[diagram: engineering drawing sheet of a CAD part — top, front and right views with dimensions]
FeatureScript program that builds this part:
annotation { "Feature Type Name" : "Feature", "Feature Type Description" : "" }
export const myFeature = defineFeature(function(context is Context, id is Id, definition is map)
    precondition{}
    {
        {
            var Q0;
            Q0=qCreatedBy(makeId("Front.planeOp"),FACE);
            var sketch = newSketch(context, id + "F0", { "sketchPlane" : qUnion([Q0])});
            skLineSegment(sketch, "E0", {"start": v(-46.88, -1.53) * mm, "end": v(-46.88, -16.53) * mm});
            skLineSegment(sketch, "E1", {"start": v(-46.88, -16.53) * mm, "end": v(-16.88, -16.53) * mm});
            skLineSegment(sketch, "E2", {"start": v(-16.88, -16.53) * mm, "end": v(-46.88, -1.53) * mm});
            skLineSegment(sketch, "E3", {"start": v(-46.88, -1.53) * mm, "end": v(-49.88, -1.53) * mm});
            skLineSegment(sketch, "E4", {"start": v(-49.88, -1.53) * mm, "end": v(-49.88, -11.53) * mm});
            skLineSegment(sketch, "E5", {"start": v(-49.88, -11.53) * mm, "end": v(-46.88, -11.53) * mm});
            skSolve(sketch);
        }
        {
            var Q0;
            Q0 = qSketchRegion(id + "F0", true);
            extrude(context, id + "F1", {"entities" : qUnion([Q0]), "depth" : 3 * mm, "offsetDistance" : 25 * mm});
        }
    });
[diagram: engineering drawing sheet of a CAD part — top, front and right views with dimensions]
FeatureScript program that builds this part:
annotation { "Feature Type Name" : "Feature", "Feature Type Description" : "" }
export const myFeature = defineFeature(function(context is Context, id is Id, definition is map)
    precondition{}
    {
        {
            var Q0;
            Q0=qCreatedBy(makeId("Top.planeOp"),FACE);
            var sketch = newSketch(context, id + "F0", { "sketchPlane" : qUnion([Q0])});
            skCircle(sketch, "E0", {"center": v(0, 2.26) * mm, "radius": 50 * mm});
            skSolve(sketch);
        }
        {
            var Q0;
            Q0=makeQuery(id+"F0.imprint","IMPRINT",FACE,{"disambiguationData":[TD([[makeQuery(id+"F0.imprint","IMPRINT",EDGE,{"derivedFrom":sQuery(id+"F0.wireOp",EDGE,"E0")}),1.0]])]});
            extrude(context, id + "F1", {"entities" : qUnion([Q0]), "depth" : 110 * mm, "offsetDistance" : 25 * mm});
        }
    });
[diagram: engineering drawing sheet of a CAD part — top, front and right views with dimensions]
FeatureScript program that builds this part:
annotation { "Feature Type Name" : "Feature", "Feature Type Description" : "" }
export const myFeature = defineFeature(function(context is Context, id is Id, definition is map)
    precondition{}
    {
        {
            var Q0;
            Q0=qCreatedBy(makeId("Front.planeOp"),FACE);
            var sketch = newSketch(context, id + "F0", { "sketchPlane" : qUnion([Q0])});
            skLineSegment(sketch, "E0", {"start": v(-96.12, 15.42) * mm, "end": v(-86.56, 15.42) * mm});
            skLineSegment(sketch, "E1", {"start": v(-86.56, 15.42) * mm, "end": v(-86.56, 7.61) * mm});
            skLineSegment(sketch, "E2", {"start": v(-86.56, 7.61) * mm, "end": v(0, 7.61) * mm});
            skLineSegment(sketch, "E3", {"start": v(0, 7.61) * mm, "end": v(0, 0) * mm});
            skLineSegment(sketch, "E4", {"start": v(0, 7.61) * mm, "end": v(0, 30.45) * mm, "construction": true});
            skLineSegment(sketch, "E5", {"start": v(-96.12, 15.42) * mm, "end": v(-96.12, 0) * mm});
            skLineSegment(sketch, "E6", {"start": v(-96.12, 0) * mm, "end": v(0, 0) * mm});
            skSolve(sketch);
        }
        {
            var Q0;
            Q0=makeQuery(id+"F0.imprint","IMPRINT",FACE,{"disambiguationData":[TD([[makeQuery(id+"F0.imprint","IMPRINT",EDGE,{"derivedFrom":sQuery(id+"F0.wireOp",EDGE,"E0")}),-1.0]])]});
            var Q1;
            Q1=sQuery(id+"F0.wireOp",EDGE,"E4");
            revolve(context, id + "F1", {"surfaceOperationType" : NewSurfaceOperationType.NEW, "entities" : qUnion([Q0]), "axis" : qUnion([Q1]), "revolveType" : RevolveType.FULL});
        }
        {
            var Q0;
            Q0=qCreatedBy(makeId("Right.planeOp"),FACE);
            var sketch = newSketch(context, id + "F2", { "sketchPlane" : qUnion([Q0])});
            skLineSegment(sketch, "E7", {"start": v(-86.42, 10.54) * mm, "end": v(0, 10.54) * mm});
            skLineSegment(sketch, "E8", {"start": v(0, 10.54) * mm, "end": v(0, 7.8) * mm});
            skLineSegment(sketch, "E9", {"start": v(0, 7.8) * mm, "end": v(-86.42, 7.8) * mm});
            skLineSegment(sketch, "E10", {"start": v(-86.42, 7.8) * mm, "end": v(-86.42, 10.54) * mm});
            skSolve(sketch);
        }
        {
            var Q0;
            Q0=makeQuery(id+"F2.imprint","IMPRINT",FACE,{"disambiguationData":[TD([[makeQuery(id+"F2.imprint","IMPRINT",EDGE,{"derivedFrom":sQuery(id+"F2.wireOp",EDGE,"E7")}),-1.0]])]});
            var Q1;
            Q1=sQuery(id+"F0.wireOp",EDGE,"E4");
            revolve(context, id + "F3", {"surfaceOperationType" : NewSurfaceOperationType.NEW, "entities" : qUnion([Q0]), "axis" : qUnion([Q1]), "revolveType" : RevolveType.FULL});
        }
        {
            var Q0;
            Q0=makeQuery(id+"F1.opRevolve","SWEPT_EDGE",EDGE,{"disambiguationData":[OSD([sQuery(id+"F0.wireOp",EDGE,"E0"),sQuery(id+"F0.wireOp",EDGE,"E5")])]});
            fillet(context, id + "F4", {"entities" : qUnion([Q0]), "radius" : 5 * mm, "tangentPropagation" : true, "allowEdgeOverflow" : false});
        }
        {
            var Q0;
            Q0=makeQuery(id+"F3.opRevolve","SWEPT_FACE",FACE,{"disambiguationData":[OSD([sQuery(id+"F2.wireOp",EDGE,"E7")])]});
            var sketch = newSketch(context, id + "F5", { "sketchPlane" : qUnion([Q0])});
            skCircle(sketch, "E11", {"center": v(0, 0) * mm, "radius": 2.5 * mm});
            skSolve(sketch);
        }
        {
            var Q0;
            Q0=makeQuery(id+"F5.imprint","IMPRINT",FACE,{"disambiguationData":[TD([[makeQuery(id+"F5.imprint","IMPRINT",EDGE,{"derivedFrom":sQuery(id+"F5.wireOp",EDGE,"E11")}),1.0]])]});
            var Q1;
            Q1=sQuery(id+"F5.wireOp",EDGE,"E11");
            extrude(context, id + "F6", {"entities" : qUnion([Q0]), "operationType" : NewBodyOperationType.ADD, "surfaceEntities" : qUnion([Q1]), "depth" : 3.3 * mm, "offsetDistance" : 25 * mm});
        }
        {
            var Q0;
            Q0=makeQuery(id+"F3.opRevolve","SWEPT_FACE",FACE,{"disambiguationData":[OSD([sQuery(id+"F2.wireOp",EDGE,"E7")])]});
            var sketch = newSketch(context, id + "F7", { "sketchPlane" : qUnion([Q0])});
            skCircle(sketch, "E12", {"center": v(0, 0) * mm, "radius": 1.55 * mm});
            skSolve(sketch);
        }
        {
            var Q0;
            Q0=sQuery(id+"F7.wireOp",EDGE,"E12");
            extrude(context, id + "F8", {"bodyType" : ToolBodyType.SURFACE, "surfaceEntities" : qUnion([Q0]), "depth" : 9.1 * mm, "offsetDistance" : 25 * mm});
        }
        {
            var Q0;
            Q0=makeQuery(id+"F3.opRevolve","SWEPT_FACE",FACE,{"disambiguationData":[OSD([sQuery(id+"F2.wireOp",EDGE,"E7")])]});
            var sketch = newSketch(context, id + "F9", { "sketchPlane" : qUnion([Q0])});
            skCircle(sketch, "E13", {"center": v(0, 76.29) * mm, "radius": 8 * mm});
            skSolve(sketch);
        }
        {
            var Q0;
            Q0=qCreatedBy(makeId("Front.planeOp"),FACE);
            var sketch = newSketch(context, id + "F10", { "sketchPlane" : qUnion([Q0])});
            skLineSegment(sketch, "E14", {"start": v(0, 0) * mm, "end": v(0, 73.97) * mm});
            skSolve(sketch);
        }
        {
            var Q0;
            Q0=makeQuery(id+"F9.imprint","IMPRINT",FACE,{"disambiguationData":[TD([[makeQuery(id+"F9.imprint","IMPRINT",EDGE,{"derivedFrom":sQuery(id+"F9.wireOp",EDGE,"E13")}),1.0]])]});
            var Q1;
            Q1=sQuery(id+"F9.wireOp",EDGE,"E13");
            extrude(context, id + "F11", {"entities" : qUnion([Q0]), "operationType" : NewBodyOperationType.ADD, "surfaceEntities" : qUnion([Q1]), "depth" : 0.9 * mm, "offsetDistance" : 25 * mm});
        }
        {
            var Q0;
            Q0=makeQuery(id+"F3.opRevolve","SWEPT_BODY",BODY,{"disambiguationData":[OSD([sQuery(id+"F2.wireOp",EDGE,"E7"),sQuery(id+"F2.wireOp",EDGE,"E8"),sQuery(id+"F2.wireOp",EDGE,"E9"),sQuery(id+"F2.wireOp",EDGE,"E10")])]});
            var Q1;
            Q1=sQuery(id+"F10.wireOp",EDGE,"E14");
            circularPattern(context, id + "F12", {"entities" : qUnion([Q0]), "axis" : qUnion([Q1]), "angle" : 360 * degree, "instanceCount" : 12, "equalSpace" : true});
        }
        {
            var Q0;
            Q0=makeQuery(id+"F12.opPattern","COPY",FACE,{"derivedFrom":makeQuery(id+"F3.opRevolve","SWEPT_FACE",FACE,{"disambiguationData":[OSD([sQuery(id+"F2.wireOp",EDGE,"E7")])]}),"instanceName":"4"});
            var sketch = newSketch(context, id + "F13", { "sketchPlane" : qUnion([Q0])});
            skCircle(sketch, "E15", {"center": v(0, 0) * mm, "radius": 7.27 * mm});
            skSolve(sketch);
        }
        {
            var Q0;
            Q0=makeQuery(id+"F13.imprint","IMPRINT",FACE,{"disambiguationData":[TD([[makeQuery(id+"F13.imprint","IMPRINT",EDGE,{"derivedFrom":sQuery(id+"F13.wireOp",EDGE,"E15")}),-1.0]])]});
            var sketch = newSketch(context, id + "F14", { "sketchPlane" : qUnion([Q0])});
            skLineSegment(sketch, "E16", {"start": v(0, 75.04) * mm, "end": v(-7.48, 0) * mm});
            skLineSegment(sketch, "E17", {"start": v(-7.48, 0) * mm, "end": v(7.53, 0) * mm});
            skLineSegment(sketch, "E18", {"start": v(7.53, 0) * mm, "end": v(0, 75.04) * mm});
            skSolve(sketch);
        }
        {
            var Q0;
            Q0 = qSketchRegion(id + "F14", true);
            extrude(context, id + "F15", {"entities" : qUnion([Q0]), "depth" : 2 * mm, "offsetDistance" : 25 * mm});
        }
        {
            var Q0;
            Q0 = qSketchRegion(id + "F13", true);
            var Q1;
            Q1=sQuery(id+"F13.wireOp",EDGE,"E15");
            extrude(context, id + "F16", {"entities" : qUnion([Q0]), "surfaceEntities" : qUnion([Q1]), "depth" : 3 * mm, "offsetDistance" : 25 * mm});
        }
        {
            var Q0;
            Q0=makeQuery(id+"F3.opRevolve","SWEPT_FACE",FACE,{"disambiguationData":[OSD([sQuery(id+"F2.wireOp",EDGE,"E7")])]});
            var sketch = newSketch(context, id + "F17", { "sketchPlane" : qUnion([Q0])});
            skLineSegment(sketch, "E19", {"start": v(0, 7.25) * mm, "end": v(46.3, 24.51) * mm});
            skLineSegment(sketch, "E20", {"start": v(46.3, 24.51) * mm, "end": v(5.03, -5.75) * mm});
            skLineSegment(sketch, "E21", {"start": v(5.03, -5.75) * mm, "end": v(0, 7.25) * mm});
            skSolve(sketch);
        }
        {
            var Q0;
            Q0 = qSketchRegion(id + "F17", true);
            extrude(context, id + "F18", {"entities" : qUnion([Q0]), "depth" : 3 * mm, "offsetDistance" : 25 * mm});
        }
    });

#####

Erforderliche Arbeit
Sammle aus den Einträgen oben jede Zeile, in der die Zeichenfolge „axis“ vorkommt.

Lösung der Aufgabe
            revolve(context, id + "F1", {"surfaceOperationType" : NewSurfaceOperationType.NEW, "entities" : qUnion([Q0]), "axis" : qUnion([Q1]), "revolveType" : RevolveType.FULL});
            revolve(context, id + "F3", {"surfaceOperationType" : NewSurfaceOperationType.NEW, "entities" : qUnion([Q0]), "axis" : qUnion([Q1]), "revolveType" : RevolveType.FULL});
            circularPattern(context, id + "F12", {"entities" : qUnion([Q0]), "axis" : qUnion([Q1]), "angle" : 360 * degree, "instanceCount" : 12, "equalSpace" : true});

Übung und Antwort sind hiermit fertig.